Baju Melayu dikenakan oleh pria di Malaysia saat Idul Fitri. Songket dikenakan di pinggang di atas celana dan Songkok sebagai hiasan kepala

Lambang “Corak”; Corak Semut didefinisikan sebagai sifat kegotongroyongan. Coraknya dinamai dengan “Semut Beriring”. Corak “Itik Pulang Petang” dikaitkan dengan kerukunan dan persatuan atau tidak terpecah belah. Corak "Naga Berjuang” dilambangkan atas legenda mengenai naga sebagai penguasa lautan, gagah berani, dan berani berjuang. Corak dengan motif bunga bungaan dikaitkan dengan keindahan, kecantikan dan kesucian.

Lambang “Warna”; warna kuning bagi keluarga Raja-Raja dan Bangsawan dimaknai dengan lambang kekuasaan. Merah berarti umum untuk melambangkan rakyat. Hijau dan putih bagi Alim Ulama digambarkan atas lambang agama yang dianut masyarakat, yaitu Islam. Biru bagi Orang Besar Kerajaan bermakna lambang orang patut-patut, hitam bagi Pemangku dan Pemuka adat sebagai lambang “hidup dikandung adat, mati dikandung tanah”. Hitam dapat juga diartikan sebagai warna kebesaran Hulubalang atau Panglima.

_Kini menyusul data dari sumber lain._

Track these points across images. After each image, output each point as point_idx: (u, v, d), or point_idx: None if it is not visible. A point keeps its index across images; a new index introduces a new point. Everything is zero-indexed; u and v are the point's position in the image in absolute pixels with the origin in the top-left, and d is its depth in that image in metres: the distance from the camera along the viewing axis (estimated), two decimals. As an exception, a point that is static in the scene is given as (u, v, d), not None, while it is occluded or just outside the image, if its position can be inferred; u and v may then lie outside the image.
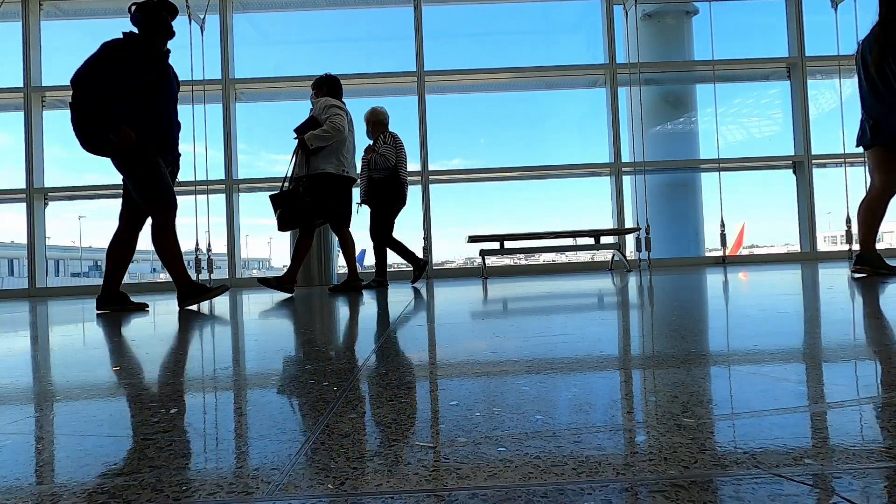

Lambang “Cara Memakainnya”: bagi kaum perempuan misalnya. Lambang Gadis dengan Kepala Kain dibagian depan. Orang tua-tua atau istri para Pemuka Adat, Muka Kain atau Kepala Kain di samping kanan. Perempuan bersuami namun belum tua dan bukan istri pemuka adat atau pemuka masyarakat, maka Muka Kainnya harus berada dibelakang sementara bagi para Janda memakai Muka Kain harus disamping kiri.

Lihat juga

sunting

Catatan

sunting
  1. ^ Jonathan H. X. Lee, Kathleen M. Nadeau (2011) Encyclopedia of Asian American Folklore and Folklife, Volume 1 [1]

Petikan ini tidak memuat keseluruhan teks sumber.